# Task statement
Go through the data and copy each line where the word "default" shows up.

# Records to use
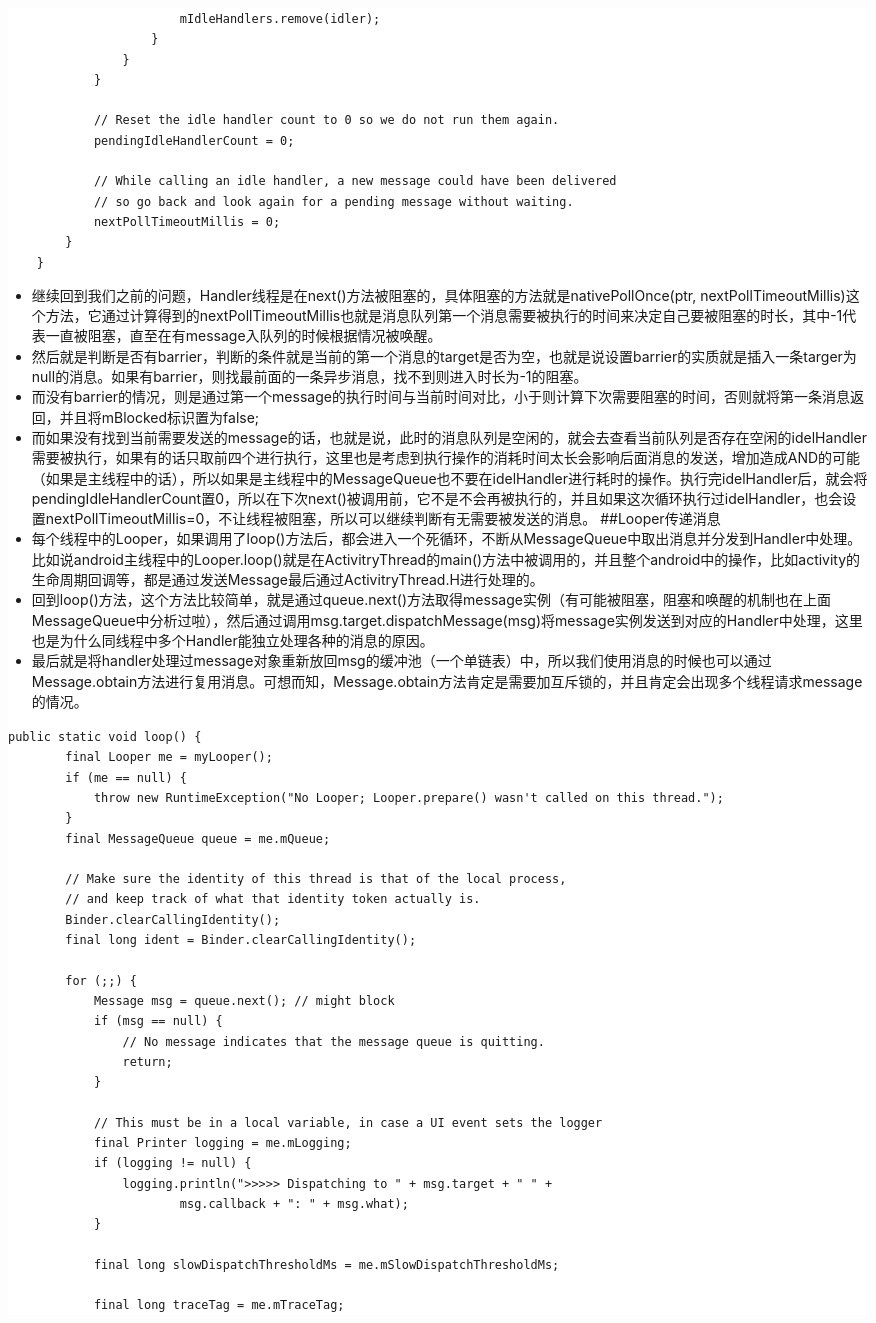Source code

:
 ```
                        mIdleHandlers.remove(idler);
                    }
                }
            }

            // Reset the idle handler count to 0 so we do not run them again.
            pendingIdleHandlerCount = 0;

            // While calling an idle handler, a new message could have been delivered
            // so go back and look again for a pending message without waiting.
            nextPollTimeoutMillis = 0;
        }
    }

```
* 继续回到我们之前的问题，Handler线程是在next()方法被阻塞的，具体阻塞的方法就是nativePollOnce(ptr, nextPollTimeoutMillis)这个方法，它通过计算得到的nextPollTimeoutMillis也就是消息队列第一个消息需要被执行的时间来决定自己要被阻塞的时长，其中-1代表一直被阻塞，直至在有message入队列的时候根据情况被唤醒。
* 然后就是判断是否有barrier，判断的条件就是当前的第一个消息的target是否为空，也就是说设置barrier的实质就是插入一条targer为null的消息。如果有barrier，则找最前面的一条异步消息，找不到则进入时长为-1的阻塞。
* 而没有barrier的情况，则是通过第一个message的执行时间与当前时间对比，小于则计算下次需要阻塞的时间，否则就将第一条消息返回，并且将mBlocked标识置为false;
* 而如果没有找到当前需要发送的message的话，也就是说，此时的消息队列是空闲的，就会去查看当前队列是否存在空闲的idelHandler需要被执行，如果有的话只取前四个进行执行，这里也是考虑到执行操作的消耗时间太长会影响后面消息的发送，增加造成AND的可能（如果是主线程中的话），所以如果是主线程中的MessageQueue也不要在idelHandler进行耗时的操作。执行完idelHandler后，就会将pendingIdleHandlerCount置0，所以在下次next()被调用前，它不是不会再被执行的，并且如果这次循环执行过idelHandler，也会设置nextPollTimeoutMillis=0，不让线程被阻塞，所以可以继续判断有无需要被发送的消息。
##Looper传递消息
* 每个线程中的Looper，如果调用了loop()方法后，都会进入一个死循环，不断从MessageQueue中取出消息并分发到Handler中处理。比如说android主线程中的Looper.loop()就是在ActivitryThread的main()方法中被调用的，并且整个android中的操作，比如activity的生命周期回调等，都是通过发送Message最后通过ActivitryThread.H进行处理的。
* 回到loop()方法，这个方法比较简单，就是通过queue.next()方法取得message实例（有可能被阻塞，阻塞和唤醒的机制也在上面MessageQueue中分析过啦），然后通过调用msg.target.dispatchMessage(msg)将message实例发送到对应的Handler中处理，这里也是为什么同线程中多个Handler能独立处理各种的消息的原因。
* 最后就是将handler处理过message对象重新放回msg的缓冲池（一个单链表）中，所以我们使用消息的时候也可以通过Message.obtain方法进行复用消息。可想而知，Message.obtain方法肯定是需要加互斥锁的，并且肯定会出现多个线程请求message的情况。
```
public static void loop() {
        final Looper me = myLooper();
        if (me == null) {
            throw new RuntimeException("No Looper; Looper.prepare() wasn't called on this thread.");
        }
        final MessageQueue queue = me.mQueue;

        // Make sure the identity of this thread is that of the local process,
        // and keep track of what that identity token actually is.
        Binder.clearCallingIdentity();
        final long ident = Binder.clearCallingIdentity();

        for (;;) {
            Message msg = queue.next(); // might block
            if (msg == null) {
                // No message indicates that the message queue is quitting.
                return;
            }

            // This must be in a local variable, in case a UI event sets the logger
            final Printer logging = me.mLogging;
            if (logging != null) {
                logging.println(">>>>> Dispatching to " + msg.target + " " +
                        msg.callback + ": " + msg.what);
            }

            final long slowDispatchThresholdMs = me.mSlowDispatchThresholdMs;

            final long traceTag = me.mTraceTag;
```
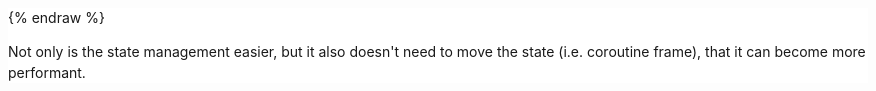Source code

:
 ```cpp
```
{% endraw %}

Not only is the state management easier, but it also doesn't need to move the state (i.e. coroutine frame),
that it can become more performant. 
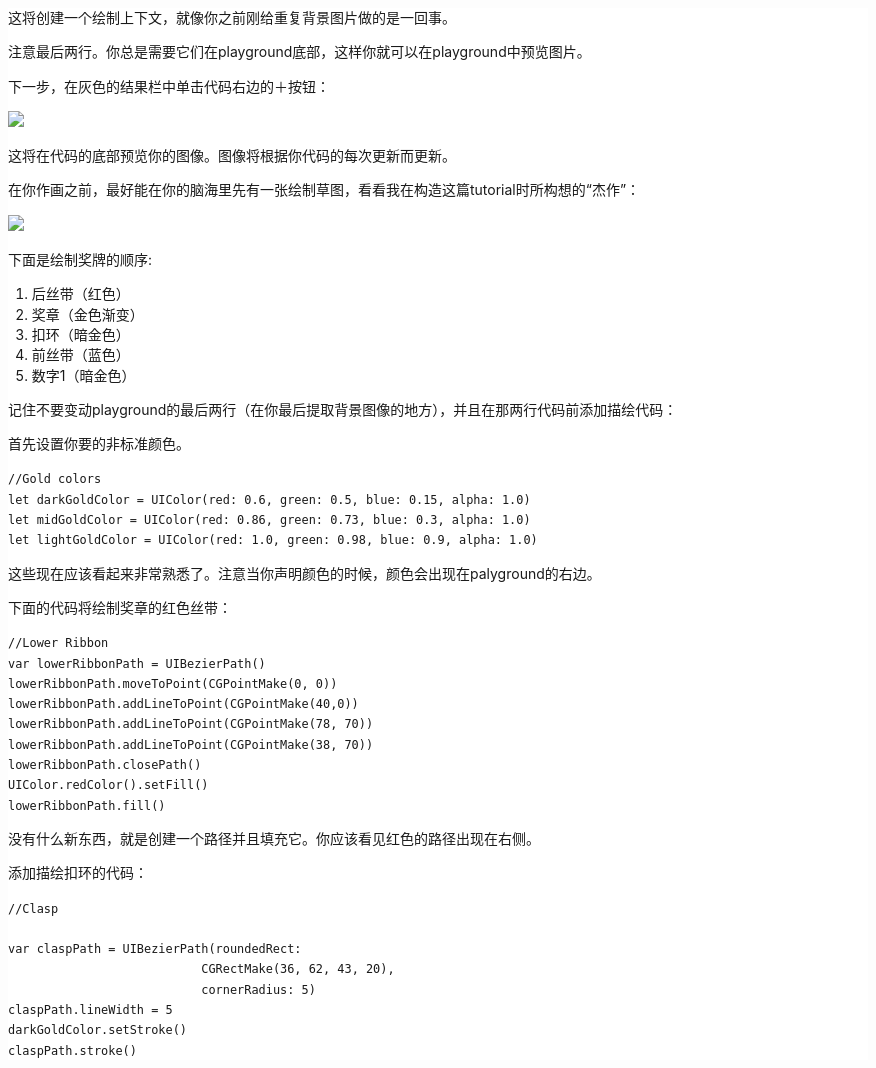 这将创建一个绘制上下文，就像你之前刚给重复背景图片做的是一回事。

注意最后两行。你总是需要它们在playground底部，这样你就可以在playground中预览图片。

下一步，在灰色的结果栏中单击代码右边的＋按钮：

![](http://cdn2.raywenderlich.com/wp-content/uploads/2015/02/ShowFinishedImage.gif)

这将在代码的底部预览你的图像。图像将根据你代码的每次更新而更新。

在你作画之前，最好能在你的脑海里先有一张绘制草图，看看我在构造这篇tutorial时所构想的“杰作”：

![](http://cdn5.raywenderlich.com/wp-content/uploads/2014/12/3-Sketch.png)

下面是绘制奖牌的顺序:

1. 后丝带（红色）
2. 奖章（金色渐变）
3. 扣环（暗金色）
4. 前丝带（蓝色）
5. 数字1（暗金色）

记住不要变动playground的最后两行（在你最后提取背景图像的地方），并且在那两行代码前添加描绘代码：

首先设置你要的非标准颜色。

```
//Gold colors
let darkGoldColor = UIColor(red: 0.6, green: 0.5, blue: 0.15, alpha: 1.0)
let midGoldColor = UIColor(red: 0.86, green: 0.73, blue: 0.3, alpha: 1.0)
let lightGoldColor = UIColor(red: 1.0, green: 0.98, blue: 0.9, alpha: 1.0)
```

这些现在应该看起来非常熟悉了。注意当你声明颜色的时候，颜色会出现在palyground的右边。

下面的代码将绘制奖章的红色丝带：

```
//Lower Ribbon
var lowerRibbonPath = UIBezierPath()
lowerRibbonPath.moveToPoint(CGPointMake(0, 0))
lowerRibbonPath.addLineToPoint(CGPointMake(40,0))
lowerRibbonPath.addLineToPoint(CGPointMake(78, 70))
lowerRibbonPath.addLineToPoint(CGPointMake(38, 70))
lowerRibbonPath.closePath()
UIColor.redColor().setFill()
lowerRibbonPath.fill()
```

没有什么新东西，就是创建一个路径并且填充它。你应该看见红色的路径出现在右侧。

添加描绘扣环的代码：

```
//Clasp
 
var claspPath = UIBezierPath(roundedRect: 
                           CGRectMake(36, 62, 43, 20), 
                           cornerRadius: 5)
claspPath.lineWidth = 5
darkGoldColor.setStroke()
claspPath.stroke()
```

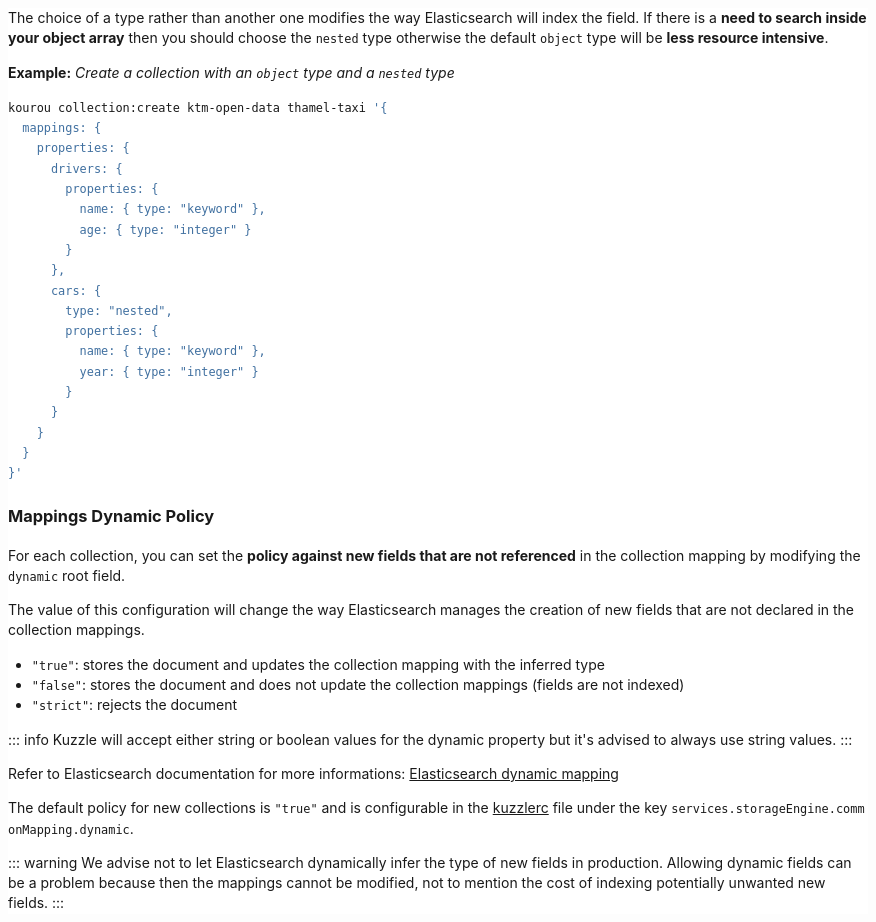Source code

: The choice of a type rather than another one modifies the way Elasticsearch will index the field. If there is a **need to search inside your object array** then you should choose the `nested` type otherwise the default `object` type will be **less resource intensive**.

**Example:** _Create a collection with an `object` type and a `nested` type_
```bash
kourou collection:create ktm-open-data thamel-taxi '{
  mappings: {
    properties: {
      drivers: {
        properties: {
          name: { type: "keyword" },
          age: { type: "integer" }
        }
      },
      cars: {
        type: "nested",
        properties: {
          name: { type: "keyword" },
          year: { type: "integer" }
        }
      }
    }
  }
}'
```

### Mappings Dynamic Policy

For each collection, you can set the **policy against new fields that are not referenced** in the collection mapping by modifying the `dynamic` root field.

The value of this configuration will change the way Elasticsearch manages the creation of new fields that are not declared in the collection mappings.
  - `"true"`: stores the document and updates the collection mapping with the inferred type
  - `"false"`: stores the document and does not update the collection mappings (fields are not indexed)
  - `"strict"`: rejects the document

::: info
Kuzzle will accept either string or boolean values for the dynamic property but it's advised to always use string values.
:::

Refer to Elasticsearch documentation for more informations: [Elasticsearch dynamic mapping](https://www.elastic.co/guide/en/elasticsearch/guide/current/dynamic-mapping.html)

The default policy for new collections is `"true"` and is configurable in the [kuzzlerc](/core/2/guides/advanced/configuration) file under the key `services.storageEngine.commonMapping.dynamic`.

::: warning
We advise not to let Elasticsearch dynamically infer the type of new fields in production.
Allowing dynamic fields can be a problem because then the mappings cannot be modified, not to mention the cost of indexing potentially unwanted new fields.
:::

# Answer box
: The choice of a type rather than another one modifies the way Elasticsearch will index the field. If there is a **need to search inside your object array** then you should choose the `nested` type otherwise the default `object` type will be **less resource intensive**.
The default policy for new collections is `"true"` and is configurable in the [kuzzlerc](/core/2/guides/advanced/configuration) file under the key `services.storageEngine.commonMapping.dynamic`.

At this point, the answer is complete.